Mil segredos

216 15 0
                                    

Camila:

Quando a tarde da terça-feira começava, eu saí do trabalho para ver Sofia. Como sempre mesmo, porém só algumas horas mais cedo. Minha irmã havia passado muito mal na segunda-feira e isso foi motivo para que meus tios me dispensassem da loja... disseram que não teria problema, pois durante o decorrer da semana o estabelecimento não chega a lotar de clientes e, além do mais, era importante tanto para mim quanto para Sofi eu estar no hospital em situações como esta.

Nesta altura do campeonato, meus pais e eu já estávamos por dentro de tudo o que houvera com Sofia. Foi mesmo mais um efeito colateral, só que dos mais fortes. Ela, depois de terminar de chorar naquele dia, explicou que sentiu muitas náuseas e dores e tonturas, disse estar sentindo-se fraquinha demais, tanto que teve vontade de nunca mais brincar e nem se levantar da cama... e essas foram suas próprias palavras. Mas a fiz lembrar de que toda a dor tem um alívio no final e de que logo ela estaria bem de novo. Ontem saímos do hospital muito mais tarde do que o comum. Meus pais estavam comigo, é claro, portanto, saímos. O doutor Owen, deve ser o mais velho dos oncologistas, clarificou-nos sobre o caso de Sofi. Ele falou sobre tudo o que já sabemos de cor, mas prestamos atenção, como sempre.

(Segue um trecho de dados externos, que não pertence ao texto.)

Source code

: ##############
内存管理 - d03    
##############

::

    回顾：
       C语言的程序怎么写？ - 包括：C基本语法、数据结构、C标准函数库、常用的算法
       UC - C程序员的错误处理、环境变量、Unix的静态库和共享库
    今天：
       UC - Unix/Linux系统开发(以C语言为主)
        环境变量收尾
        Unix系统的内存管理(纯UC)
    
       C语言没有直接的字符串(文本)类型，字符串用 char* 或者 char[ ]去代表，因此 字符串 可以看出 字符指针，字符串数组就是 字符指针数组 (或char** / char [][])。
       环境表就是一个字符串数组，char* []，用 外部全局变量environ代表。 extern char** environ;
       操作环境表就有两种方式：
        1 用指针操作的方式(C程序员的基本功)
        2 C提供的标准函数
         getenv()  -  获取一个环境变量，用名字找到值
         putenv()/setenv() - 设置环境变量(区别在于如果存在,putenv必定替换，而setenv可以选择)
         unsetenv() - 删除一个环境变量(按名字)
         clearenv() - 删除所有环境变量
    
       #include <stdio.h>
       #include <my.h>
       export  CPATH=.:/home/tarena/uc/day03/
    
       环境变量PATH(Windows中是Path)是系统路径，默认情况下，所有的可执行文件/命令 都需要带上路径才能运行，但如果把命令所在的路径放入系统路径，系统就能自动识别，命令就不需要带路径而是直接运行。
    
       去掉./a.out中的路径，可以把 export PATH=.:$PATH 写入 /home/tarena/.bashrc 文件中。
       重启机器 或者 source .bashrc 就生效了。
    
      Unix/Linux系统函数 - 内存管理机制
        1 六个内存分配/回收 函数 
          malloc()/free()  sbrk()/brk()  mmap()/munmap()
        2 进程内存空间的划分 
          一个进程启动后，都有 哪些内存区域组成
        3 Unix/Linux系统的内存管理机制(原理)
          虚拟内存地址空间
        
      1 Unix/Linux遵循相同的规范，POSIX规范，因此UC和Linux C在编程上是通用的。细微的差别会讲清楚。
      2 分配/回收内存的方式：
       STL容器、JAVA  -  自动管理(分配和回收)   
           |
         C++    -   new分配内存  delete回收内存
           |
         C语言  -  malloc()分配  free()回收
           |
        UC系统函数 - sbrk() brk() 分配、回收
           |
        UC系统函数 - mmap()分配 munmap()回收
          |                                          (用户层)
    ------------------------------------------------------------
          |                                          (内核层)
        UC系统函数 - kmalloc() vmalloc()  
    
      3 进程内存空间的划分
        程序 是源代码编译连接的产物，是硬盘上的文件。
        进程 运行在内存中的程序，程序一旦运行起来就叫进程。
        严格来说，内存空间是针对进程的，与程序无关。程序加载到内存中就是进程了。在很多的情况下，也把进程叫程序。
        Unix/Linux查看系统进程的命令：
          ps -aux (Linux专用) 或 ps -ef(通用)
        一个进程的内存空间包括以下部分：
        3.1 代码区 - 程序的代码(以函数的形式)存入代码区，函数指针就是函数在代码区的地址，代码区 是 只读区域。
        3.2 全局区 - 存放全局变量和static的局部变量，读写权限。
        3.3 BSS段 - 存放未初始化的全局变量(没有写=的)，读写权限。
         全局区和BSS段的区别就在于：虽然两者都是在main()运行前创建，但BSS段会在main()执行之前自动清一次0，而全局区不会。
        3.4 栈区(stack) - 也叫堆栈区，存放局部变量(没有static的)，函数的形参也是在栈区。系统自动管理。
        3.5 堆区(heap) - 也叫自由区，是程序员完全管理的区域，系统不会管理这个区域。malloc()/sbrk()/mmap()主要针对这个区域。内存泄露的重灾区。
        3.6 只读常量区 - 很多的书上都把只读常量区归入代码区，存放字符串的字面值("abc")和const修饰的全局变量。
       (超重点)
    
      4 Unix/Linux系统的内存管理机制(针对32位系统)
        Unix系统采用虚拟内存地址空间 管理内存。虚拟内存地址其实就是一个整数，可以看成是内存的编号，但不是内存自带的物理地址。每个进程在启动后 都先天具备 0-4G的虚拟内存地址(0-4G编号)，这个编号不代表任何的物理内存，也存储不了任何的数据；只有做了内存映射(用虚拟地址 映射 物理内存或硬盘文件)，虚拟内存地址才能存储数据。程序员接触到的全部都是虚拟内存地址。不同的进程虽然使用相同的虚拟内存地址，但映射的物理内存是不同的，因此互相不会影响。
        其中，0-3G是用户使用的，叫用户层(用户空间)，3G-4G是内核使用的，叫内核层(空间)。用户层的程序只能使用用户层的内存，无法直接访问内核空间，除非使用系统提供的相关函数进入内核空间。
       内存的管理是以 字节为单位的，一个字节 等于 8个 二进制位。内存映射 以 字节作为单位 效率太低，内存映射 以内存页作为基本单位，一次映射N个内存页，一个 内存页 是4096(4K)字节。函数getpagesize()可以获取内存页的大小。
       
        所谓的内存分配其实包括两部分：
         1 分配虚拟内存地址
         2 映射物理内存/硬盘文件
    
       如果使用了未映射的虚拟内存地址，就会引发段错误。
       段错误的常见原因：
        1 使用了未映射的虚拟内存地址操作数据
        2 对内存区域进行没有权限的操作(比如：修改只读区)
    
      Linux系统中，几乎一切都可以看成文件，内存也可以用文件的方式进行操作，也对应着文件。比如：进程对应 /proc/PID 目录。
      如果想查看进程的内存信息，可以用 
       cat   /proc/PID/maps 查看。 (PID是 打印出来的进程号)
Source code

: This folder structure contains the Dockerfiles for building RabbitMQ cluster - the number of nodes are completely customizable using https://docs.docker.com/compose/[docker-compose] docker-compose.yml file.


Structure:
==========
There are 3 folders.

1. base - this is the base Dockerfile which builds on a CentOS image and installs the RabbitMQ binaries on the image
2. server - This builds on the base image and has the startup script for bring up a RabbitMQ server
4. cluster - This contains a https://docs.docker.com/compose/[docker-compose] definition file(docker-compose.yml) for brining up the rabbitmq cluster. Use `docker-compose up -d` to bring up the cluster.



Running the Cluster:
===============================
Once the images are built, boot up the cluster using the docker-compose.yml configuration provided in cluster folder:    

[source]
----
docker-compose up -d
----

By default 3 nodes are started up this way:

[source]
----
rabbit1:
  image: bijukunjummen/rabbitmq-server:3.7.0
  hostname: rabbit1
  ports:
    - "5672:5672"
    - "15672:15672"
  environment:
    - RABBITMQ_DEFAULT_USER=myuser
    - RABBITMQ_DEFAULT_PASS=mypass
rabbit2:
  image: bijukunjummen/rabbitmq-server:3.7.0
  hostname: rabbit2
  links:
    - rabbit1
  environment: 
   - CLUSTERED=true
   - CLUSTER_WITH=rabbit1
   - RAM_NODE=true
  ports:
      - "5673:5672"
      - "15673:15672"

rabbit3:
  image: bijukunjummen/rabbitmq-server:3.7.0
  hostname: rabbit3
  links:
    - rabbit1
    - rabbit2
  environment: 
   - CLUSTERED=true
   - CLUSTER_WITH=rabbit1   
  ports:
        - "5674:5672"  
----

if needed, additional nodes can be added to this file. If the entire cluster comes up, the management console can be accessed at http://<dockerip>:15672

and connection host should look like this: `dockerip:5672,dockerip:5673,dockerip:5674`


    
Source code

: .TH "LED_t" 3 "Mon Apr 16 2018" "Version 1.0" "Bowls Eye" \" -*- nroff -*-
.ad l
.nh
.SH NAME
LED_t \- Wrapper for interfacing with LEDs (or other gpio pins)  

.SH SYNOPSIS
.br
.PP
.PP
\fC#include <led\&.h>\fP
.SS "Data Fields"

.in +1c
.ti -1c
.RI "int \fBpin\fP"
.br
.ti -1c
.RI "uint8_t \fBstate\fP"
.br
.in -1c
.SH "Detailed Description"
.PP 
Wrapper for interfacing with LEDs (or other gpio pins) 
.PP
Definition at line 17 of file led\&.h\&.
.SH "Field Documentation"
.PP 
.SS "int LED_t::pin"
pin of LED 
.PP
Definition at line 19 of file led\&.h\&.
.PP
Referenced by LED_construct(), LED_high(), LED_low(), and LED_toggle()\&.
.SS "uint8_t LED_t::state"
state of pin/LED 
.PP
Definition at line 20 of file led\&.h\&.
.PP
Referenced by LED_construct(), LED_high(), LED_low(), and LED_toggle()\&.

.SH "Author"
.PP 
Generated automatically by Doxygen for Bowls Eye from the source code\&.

- A quimioterapia ajuda a combater as células cancerígenas tanto quanto as células boas, por isso o paciente sofre com esses tantos efeitos, que variam de pessoa. Uns mais fortes que os outros isso é comum. - Lembro-me dele dizendo isso ao meu pai na sala de espera do hospital, mas como eu estava perto o suficiente, pude ouvi. - Os fármacos anti-cancerígenos afetam, essencialmente, as células que se dividem com rapidez, como as células capilares ou do aparelho digestivo, por exemplo. Isso explica o caso de Sofia, que sofreu ânsias e dores... também afeta à maioria dos doentes com a queda dos cabelos e pelos...

Hoje, quando eu cheguei no hospital, o próprio doutor Owen passou por mim e parou antes de seguir caminho. Contou que minha irmã acordou bem melhor do que ontem e também que eu não precisava mais me preocupar, já que notou que na noite anterior eu havia deixado o hospital com meus pais bastante aflita e querendo saber se estava tudo bem. Por mais que tentem assegurar-nos, não é suficiente quando sabemos que há alguém que amamos num estado ruim. O doutor continuou seu trajeto, me deixando sozinha outra vez. Neste meio tempo pensei, assim como também pensei nesta madrugada, que eu não teria tido uma noite de sono tão mal dormida feito a que tive hoje se Lauren estivesse aqui para dizer se Sofia esteve bem ou se não. Sabe-se lá onde ela está, mas se fosse no hospital ou até mesmo em casa, daria um jeito de pegar informações e passa-las para mim. Ela sempre fez isso...

Outra coisa que notei foi que, desde nossa última troca de palavras (ou palavrões), no domingo, eu tenho pensado nela. Não a vejo há dois dias, não sei dela ao mesmo tempo. Confesso que isso me deixou furiosa, com uma baita vontade de socar a cara dela ou mais do que isso, porém eu queria demais saber por onde anda. Mas, levando em consideração de que Lauren sequer ligou para mim durante esses dias, acredito que não se importa com o que estou fazendo e muito menos de como ela própria me deixou. Não sei se a encontraria aqui, mas lembro-me da nossa última e ridícula conversa por telefone, onde me contou que estaria de volta a Miami hoje, na terça.

Irônico ou não, no momento em que subi até a sala onde soube que Sofia estava, encontrei Lauren lá dentro, com seu jaleco branco feito nuvem limpa e cabelos escuros presos num coque apertado por dois palitos, conversando com minha irmã. A pequena ria fraco, estava deitada na maca e sua aparência era de quem vomitou tanto que nem ácido sobrara no estomago. A princípio, escolhi observar as duas... eu nem tinha cara para ir até lá e olhar Lauren. Dedilhei o batente da grande porta e usei uns segundos para reunir coragem e entrar de vez ali dentro. Sofia logo me viu e soltou sua exclamação feliz, mesmo que sem a altura habitual, aquela que sempre me arranca um melhor sorriso. Ela tentou se por sentada na cama com pressa, mas sozinha não conseguiu, Lauren a ajudou. A pequena agarrou-me a cintura e afundou o rosto na minha barriga, dizendo algo num tom de completo entusiasmo, era uma grande novidade que não pude entender nem meia palavra.